CHALLENGES>
a) Answer these questions from the text on molecular optimisation, one answer per line, marked the same way:
(i) How was each minimized molecule checked?
(ii) What basis set was used for TlBr3?
(iii) What Tl-Br bond distance does the literature give?
b) Sum up the text on molecular optimisation in two sentences.

The gradient is very close to 0 which indicates that the calculation has levelled out to a minimum. Each time a molecule was minimized it was checked in the same way by looking at the summery and ensuring the gradient was close to 0. For BH3 the graphs of total energy vs optimisation steps and root mean square forces vs optimisation steps are shown. Notice that with each step of the calculation the energy gets closer to the final value and finally levels out. The root mean square forces vs optimisation steps graph shows how the gradient of the other graph changes with each step and shows that each time a new step is started the gradient gets closer to 0. This means each subsequent step in the calculation will be closer to the real energy than the last.
http://hdl.handle.net/10042/to-5269 This is the optimisation file for BH3
TlBr3 optimisation
The same method was used on TlBr3 but the basis set was changed to LANL2DZ which is a more accurate basis set and will better model the heavy thallium and to a lesser extent the bromides. The symmetry was also restricted to D3h and the tolerance made very tight. The bond distances and angles in this case were:
TlBr3 bond distance: 2.65Å
Br-Tl-Br angle: 120.0o
http://hdl.handle.net/10042/to-5425
The literature Tl-Br bond distance is 2.52Å[2]. This is in good agreement with the calculation, which has slightly overestimated the distance in this case. One way of getting better accuracy would be to use a more sophisticated basis set that could better model the bonds. The orbitals, especially the valence orbitals, will be more diffuse and less easy to calculate so the basis set will have to be changed to get a better picture of the real molecule.

STORED RECORDS>
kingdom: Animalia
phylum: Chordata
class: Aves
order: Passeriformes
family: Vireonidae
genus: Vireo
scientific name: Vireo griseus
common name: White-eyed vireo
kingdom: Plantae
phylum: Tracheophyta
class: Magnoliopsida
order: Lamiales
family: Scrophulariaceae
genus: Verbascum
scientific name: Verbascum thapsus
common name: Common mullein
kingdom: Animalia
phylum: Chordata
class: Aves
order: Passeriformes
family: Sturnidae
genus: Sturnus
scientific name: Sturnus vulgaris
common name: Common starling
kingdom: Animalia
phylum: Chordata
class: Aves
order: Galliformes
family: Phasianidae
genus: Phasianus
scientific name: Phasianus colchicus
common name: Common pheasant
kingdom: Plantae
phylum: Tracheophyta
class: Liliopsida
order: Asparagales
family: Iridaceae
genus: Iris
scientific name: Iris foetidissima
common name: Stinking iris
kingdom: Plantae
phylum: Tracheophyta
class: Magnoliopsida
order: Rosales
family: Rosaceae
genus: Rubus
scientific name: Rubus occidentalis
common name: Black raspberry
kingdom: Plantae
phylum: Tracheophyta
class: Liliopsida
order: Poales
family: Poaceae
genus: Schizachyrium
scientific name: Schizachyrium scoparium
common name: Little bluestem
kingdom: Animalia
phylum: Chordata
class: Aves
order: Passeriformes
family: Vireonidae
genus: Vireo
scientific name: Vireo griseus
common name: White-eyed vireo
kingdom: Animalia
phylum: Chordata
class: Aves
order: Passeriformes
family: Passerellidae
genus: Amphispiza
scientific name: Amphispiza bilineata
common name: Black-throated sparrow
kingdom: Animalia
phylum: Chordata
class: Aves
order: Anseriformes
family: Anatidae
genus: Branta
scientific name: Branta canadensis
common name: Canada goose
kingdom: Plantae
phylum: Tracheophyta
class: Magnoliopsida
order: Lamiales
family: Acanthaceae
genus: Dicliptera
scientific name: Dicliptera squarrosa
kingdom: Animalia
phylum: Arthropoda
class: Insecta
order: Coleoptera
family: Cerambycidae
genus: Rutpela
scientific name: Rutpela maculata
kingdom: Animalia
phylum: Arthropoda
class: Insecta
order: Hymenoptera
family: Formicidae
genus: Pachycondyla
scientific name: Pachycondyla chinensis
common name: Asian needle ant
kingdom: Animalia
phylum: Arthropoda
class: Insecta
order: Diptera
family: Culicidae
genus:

PER-TASK ANSWERS>
a)
(i) By looking at the summary and ensuring the gradient was close to 0.
(ii) LANL2DZ.
(iii) 2.52Å.

b) Each minimized molecule was checked by ensuring its gradient was close to 0, and the BH3 graphs show the energy approaching its final value with each step and then levelling out. TlBr3 was optimized with the LANL2DZ basis set under D3h symmetry, giving a bond distance of 2.65Å that slightly overestimates the literature value of 2.52Å.